**Problem to solve**. The lines from the first line of the entries through the line containing "sure that there" are to be repeated exactly, with both of those lines included.

**Records for processing**.
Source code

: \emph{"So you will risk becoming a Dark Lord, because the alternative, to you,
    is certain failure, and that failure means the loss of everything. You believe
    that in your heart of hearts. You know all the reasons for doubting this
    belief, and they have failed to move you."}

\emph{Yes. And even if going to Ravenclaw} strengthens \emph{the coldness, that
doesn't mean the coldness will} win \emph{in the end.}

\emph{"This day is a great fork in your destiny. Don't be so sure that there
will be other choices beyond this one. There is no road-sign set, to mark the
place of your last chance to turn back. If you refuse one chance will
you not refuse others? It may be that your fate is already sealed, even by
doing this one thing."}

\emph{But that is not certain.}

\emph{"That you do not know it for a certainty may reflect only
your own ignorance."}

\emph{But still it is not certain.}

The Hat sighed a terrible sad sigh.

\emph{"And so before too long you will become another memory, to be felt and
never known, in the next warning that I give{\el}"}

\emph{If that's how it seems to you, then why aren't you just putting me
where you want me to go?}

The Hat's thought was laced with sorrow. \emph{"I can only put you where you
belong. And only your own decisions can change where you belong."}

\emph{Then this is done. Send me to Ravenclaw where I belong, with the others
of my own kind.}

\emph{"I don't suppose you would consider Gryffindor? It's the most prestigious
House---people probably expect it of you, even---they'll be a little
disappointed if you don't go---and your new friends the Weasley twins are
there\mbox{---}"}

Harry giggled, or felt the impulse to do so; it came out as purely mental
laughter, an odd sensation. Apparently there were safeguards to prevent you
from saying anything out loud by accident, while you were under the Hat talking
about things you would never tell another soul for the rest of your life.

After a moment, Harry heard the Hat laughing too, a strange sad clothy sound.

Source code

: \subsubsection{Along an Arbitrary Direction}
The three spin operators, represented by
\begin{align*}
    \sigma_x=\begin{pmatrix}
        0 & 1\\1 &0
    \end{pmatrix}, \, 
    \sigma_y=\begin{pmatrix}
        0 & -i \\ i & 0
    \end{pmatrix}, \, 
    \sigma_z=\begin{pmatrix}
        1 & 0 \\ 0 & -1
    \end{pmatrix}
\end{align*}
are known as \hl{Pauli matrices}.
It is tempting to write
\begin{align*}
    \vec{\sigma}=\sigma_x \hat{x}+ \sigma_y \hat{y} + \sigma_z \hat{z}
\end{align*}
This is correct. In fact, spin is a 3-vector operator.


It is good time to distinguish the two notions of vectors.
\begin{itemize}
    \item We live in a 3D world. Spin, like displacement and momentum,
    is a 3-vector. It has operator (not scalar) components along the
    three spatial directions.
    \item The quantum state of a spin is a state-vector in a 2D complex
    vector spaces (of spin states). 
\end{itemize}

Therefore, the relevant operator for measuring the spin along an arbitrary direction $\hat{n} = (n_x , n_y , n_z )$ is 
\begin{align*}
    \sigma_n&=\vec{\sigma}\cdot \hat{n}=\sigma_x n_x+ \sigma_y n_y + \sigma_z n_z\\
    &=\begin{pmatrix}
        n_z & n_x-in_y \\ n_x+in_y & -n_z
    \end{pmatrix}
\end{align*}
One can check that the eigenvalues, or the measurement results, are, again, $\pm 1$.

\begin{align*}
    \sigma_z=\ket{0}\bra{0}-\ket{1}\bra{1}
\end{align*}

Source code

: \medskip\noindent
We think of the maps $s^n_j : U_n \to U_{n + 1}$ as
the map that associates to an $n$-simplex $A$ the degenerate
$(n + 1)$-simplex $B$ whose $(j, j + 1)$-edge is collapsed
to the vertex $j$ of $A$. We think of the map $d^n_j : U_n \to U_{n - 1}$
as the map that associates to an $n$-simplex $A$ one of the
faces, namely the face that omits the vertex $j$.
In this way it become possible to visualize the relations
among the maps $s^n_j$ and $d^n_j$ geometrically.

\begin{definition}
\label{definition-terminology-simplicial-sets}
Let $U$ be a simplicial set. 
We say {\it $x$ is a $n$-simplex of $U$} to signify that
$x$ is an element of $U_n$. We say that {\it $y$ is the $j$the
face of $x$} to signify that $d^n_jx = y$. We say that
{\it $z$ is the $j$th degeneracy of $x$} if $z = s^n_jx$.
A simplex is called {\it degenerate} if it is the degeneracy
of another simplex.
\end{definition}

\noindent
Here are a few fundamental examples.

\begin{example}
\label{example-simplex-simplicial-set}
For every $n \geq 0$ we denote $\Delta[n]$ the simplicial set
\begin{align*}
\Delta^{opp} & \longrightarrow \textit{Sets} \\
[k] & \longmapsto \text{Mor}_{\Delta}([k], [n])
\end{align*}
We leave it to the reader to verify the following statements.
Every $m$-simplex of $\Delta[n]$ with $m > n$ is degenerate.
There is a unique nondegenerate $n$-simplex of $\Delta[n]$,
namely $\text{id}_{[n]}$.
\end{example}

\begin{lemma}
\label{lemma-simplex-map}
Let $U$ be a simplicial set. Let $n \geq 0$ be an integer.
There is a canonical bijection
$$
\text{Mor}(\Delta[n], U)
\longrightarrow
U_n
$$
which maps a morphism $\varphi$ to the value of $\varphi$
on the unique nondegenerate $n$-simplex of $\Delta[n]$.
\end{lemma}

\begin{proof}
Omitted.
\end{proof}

**Solution to the problem**.
Source code

: \emph{"So you will risk becoming a Dark Lord, because the alternative, to you,
    is certain failure, and that failure means the loss of everything. You believe
    that in your heart of hearts. You know all the reasons for doubting this
    belief, and they have failed to move you."}

\emph{Yes. And even if going to Ravenclaw} strengthens \emph{the coldness, that
doesn't mean the coldness will} win \emph{in the end.}

\emph{"This day is a great fork in your destiny. Don't be so sure that there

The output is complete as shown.